Alain Berliner’s Ma Vie en Rose portrayed the social backlash faced by the family of Ludovic, a seven-year-old boy convinced that his being a boy was merely an unfortunate accident, to be corrected as soon as he grows up and becomes the girl he feels himself to be. The film takes on sensitive topics like homophobia and transvestism with humour, and above all with kindness, as with the portrayal of Ludovic’s conformist father who alternately lashes out and tries to accept his son’s identity.

But films like Patricia Rozema’s When Night Is Falling and Pratibha Parmar’s Nina’s Heavenly Delights had their subject as the sole justification for being included in the line-up. While Parmar’s film seemed a queer (as opposed to heterosexual) rehash of The Mistress of Spices, with colonial presumptions about the Orient intact, Rozema’s film was increasingly reduced to titillating soft porn in the absence of a plot to grip the viewer’s interest.

These films point to the danger of indiscriminate celebration of all things queer in the face of greater acceptance of alternative sexualities, that is perhaps as harmful as insipient homophobia. To merit a position in the city’s cultural calendar, more attention to the quality of films would help.

Romain Maitra, who watched The Investigator, directed by Chris Oxley, on the first day of the fair, said: “There is a lot of quality films that have been made on this subject. This selection of films lacked quality and The Investigator seemed more like a television series than a film.”

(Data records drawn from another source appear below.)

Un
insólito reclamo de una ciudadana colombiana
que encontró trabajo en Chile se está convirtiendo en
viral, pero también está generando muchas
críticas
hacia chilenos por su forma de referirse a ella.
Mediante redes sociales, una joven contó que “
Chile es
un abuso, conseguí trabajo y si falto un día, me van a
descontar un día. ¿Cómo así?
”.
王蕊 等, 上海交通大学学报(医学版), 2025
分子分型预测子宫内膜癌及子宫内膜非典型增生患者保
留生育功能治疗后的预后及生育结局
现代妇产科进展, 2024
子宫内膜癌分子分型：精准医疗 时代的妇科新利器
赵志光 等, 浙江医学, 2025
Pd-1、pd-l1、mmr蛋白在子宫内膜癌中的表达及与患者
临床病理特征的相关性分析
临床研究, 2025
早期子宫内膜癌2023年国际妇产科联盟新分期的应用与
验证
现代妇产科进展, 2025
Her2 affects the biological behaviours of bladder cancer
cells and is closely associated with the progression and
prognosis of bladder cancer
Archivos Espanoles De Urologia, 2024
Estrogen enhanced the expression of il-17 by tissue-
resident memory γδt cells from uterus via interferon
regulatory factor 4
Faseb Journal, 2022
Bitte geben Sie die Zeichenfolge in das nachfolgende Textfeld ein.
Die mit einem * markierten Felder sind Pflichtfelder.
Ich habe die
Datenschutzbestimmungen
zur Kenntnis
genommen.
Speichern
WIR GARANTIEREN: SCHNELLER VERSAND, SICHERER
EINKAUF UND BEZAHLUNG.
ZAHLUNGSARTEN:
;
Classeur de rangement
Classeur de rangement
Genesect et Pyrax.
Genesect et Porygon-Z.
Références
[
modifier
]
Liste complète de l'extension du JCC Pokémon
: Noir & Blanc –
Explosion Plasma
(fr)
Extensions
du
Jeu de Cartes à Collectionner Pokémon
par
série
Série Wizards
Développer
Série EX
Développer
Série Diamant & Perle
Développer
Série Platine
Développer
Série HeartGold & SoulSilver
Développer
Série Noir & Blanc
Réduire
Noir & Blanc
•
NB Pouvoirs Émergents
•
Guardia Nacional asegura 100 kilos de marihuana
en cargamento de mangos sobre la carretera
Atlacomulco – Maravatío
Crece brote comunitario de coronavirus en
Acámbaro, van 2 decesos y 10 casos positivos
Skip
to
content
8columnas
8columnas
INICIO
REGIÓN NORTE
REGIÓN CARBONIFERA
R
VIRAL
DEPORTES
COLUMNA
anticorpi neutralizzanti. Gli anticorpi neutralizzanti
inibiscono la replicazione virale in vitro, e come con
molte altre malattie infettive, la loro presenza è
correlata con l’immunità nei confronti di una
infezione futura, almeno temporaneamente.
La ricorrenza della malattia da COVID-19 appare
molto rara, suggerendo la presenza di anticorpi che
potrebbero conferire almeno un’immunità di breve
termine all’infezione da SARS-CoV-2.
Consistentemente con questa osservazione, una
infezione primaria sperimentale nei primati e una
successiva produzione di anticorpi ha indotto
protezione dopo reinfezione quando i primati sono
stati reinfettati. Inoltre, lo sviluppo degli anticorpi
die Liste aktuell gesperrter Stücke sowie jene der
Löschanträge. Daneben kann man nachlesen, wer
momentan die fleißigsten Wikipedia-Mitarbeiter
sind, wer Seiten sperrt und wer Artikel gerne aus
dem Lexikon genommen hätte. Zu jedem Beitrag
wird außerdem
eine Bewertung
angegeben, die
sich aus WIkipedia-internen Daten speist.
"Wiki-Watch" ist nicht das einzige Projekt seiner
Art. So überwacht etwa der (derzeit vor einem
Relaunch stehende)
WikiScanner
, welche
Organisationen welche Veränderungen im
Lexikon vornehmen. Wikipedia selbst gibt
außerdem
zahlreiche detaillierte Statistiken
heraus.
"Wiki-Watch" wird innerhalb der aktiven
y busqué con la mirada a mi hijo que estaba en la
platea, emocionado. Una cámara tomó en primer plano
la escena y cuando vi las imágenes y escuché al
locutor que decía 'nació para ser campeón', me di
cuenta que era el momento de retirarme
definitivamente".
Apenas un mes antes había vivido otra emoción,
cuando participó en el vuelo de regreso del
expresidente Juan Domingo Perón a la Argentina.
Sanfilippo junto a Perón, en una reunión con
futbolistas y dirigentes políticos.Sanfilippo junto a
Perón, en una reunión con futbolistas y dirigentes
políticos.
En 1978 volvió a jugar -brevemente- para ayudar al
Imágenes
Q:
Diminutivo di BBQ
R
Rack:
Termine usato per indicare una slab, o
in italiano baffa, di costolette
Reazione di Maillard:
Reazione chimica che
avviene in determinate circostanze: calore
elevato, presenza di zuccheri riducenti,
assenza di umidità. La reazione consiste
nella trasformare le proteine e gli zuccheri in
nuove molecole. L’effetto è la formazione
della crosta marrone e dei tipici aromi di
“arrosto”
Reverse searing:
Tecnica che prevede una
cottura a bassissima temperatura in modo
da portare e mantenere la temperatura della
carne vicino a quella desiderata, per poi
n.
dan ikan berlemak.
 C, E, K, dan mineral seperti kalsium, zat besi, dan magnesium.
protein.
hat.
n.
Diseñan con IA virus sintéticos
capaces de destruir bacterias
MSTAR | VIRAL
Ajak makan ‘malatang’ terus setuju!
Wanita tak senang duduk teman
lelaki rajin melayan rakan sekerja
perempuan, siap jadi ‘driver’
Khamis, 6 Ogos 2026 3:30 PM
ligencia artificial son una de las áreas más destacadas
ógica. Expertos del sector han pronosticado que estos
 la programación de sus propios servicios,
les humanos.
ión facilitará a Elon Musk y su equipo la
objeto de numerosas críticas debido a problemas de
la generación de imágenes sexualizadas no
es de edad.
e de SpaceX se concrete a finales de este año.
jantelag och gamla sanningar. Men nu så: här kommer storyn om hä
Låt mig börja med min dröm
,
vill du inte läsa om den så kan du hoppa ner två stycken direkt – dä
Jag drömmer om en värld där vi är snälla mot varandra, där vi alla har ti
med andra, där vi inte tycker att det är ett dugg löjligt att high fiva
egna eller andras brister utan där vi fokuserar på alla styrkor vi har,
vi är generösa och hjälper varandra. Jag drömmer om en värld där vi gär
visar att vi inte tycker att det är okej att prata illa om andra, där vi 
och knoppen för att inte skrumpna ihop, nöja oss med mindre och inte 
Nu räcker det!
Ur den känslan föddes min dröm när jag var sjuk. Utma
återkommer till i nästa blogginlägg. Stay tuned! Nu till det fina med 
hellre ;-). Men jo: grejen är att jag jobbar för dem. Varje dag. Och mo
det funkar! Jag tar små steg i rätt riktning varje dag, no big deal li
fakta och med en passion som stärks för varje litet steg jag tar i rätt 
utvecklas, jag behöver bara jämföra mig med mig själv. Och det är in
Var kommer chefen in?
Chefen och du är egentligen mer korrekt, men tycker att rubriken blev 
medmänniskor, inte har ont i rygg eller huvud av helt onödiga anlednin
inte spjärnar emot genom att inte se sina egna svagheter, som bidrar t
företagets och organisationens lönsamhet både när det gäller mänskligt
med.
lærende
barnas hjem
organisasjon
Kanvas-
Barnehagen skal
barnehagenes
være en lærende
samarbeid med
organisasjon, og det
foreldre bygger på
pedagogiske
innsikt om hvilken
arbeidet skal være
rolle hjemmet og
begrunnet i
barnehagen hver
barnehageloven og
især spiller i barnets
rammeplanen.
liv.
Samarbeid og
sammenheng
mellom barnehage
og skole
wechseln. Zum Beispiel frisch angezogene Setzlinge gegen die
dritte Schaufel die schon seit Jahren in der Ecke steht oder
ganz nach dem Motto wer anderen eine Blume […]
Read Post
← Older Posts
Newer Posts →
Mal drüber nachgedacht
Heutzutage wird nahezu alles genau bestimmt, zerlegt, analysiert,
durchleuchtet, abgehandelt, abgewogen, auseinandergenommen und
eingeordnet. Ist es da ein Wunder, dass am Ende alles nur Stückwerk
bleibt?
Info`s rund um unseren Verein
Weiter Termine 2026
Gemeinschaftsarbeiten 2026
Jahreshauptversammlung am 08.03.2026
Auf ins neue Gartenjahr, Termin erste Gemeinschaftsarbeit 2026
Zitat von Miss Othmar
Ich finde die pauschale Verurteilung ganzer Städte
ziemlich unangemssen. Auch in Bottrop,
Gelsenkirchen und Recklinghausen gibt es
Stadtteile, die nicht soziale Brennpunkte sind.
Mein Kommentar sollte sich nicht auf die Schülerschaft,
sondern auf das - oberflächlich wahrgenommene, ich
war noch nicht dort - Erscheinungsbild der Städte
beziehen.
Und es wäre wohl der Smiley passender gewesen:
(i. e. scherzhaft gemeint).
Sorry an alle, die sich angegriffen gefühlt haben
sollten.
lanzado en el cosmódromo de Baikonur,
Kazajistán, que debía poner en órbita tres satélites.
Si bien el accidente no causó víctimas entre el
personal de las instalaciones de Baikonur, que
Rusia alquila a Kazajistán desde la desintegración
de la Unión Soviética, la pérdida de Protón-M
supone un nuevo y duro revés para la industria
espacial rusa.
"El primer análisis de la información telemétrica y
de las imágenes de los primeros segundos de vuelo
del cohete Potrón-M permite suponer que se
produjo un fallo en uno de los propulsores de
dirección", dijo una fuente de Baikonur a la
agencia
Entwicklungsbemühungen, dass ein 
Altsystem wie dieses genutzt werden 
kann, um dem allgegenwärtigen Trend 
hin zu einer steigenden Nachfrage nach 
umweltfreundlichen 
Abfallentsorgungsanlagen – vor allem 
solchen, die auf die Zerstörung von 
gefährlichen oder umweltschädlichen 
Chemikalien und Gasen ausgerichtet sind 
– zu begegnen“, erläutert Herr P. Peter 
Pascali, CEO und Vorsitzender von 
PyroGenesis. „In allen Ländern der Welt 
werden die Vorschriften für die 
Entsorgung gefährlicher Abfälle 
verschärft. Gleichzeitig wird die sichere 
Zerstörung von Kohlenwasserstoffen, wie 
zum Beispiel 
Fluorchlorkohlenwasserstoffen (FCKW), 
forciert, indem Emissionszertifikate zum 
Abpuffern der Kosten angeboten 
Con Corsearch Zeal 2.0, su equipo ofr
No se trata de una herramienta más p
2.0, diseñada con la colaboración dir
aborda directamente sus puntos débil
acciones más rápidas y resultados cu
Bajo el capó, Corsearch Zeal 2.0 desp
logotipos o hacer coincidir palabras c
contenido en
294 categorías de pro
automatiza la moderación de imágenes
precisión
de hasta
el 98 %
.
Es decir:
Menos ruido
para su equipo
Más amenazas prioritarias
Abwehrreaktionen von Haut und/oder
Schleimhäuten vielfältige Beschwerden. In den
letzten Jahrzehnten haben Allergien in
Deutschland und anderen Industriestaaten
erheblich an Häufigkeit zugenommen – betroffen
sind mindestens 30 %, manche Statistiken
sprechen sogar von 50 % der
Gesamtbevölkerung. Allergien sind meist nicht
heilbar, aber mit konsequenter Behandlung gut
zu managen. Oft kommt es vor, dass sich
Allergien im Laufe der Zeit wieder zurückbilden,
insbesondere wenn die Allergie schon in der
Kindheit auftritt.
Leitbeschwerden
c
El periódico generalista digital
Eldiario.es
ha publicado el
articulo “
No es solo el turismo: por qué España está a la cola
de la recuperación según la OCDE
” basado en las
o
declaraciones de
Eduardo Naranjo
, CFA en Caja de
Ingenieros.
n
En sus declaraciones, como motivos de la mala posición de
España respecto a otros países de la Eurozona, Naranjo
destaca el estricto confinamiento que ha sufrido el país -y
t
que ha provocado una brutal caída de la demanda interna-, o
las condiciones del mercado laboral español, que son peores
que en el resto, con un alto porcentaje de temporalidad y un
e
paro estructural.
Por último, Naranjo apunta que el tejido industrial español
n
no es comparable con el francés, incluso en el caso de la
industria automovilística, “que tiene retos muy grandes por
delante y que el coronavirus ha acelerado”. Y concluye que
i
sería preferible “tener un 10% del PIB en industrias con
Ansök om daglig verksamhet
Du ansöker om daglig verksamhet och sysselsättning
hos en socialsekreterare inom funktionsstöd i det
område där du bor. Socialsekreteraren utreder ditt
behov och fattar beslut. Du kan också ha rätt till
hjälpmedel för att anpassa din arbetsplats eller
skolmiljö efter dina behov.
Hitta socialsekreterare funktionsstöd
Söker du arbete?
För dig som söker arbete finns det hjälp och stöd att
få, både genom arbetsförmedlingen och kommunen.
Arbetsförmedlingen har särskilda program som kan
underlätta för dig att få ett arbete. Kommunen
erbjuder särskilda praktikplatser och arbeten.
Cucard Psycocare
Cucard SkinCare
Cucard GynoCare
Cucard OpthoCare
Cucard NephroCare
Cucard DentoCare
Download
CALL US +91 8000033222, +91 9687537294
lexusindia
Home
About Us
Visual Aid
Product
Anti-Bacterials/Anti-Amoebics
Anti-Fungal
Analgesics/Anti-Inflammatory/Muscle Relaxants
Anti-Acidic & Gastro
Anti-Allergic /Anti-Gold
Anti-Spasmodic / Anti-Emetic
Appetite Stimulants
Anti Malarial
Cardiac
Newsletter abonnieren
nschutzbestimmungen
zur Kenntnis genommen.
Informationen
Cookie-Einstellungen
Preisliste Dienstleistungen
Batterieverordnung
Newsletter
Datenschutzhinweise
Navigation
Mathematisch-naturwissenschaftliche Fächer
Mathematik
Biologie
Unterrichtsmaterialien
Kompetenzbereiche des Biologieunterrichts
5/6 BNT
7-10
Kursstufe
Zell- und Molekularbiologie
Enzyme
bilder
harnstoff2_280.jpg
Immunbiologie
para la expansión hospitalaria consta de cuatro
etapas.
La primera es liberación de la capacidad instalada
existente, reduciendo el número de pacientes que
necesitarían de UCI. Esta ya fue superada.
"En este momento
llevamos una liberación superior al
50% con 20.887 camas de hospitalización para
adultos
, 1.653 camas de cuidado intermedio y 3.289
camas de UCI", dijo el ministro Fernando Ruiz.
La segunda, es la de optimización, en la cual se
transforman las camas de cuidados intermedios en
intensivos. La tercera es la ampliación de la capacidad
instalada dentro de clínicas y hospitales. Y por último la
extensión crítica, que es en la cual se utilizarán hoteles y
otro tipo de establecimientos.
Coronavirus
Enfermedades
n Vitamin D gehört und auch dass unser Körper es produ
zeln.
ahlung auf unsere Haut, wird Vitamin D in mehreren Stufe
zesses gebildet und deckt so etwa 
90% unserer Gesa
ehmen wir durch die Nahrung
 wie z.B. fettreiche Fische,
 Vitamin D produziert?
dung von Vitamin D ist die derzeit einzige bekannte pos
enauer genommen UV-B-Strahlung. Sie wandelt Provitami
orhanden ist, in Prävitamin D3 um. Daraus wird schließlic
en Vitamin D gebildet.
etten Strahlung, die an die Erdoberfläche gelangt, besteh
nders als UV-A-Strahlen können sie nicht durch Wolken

June 24 saw the release of the book, The Phobic and the Erotic: The Politics of Sexualities in Contemporary India, edited by Brinda Bose and Subhobrata Bhattacharyya, at Seagull. The occasion saw the screening of Performing The Goddess, Naveen Kishore’s documentary on Chapal Bhaduri, famous for his female roles in jatra. Bhaduri, who was felicitated on the occasion, looked like a lone mascot of the “sexual minority” in the midst of the academics and culturati.

The book deals with subjects like the queer in arts and cinema (the Fire controversy), the issue of empowerment and the way sexuality is undercut by considerations like gender, caste and economics.

A presentation by one of the contributors to the volume, Shohini Ghosh, looked into the possibility of the exclusion of heterosexual women because of the increased attention paid to queer groups. “Can identity be defined by appearance? A woman’s wearing a sari is different from the same by a hijra, though both conform to female stereotypes,” she said.

This is evident in Anita Khemka’s documentary, a clipping from which was screened by Ghosh. Laxmi, a hijra in Mumbai, says in the film: “My soul is that of a hijra. I am more than a woman. If you call me a man, you abuse me.” Agrees Anindya Hajra in Mahuya Bandopadhyaya’s documentary, Being Male, Being Koti: “Names like koti do reinforce stereotypes.”

In the end, it is the carnivalesque that remains after the politics of gender and identity has drained away — where Bobby, the Bollywood drag queen, dances away to strains of classic Bollywood numbers in Glasgow, in Nina’s Heavenly Delights, or Laxmi, the hijra, sways with the drunken beats of a dance bar in the darknesses of a metropolis.